* _Instructions for the task_
Lay out the text read from the items below as a numbered list, one line per entry, leaving out any blank lines and omitting the pictures from your answer.

* * *

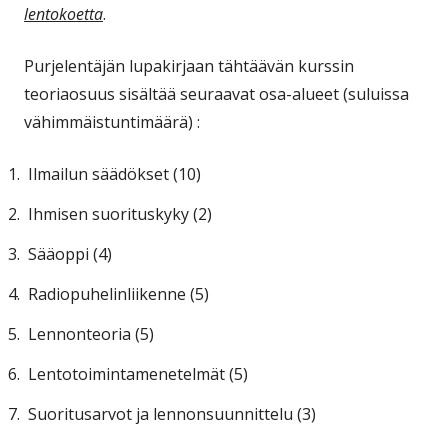
lentokoetta
.
Purjelentäjän lupakirjaan tähtäävän kurssin
teoriaosuus sisältää seuraavat osa-alueet (suluissa
vähimmäistuntimäärä) :
Ilmailun säädökset (10)
Ihmisen suorituskyky (2)
Sääoppi (4)
Radiopuhelinliikenne (5)
Lennonteoria (5)
Lentotoimintamenetelmät (5)
Suoritusarvot ja lennonsuunnittelu (3)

* * *

* _Task output_
1. lentokoetta
2. .
3. Purjelentäjän lupakirjaan tähtäävän kurssin
4. teoriaosuus sisältää seuraavat osa-alueet (suluissa
5. vähimmäistuntimäärä) :
6. Ilmailun säädökset (10)
7. Ihmisen suorituskyky (2)
8. Sääoppi (4)
9. Radiopuhelinliikenne (5)
10. Lennonteoria (5)
11. Lentotoimintamenetelmät (5)
12. Suoritusarvot ja lennonsuunnittelu (3)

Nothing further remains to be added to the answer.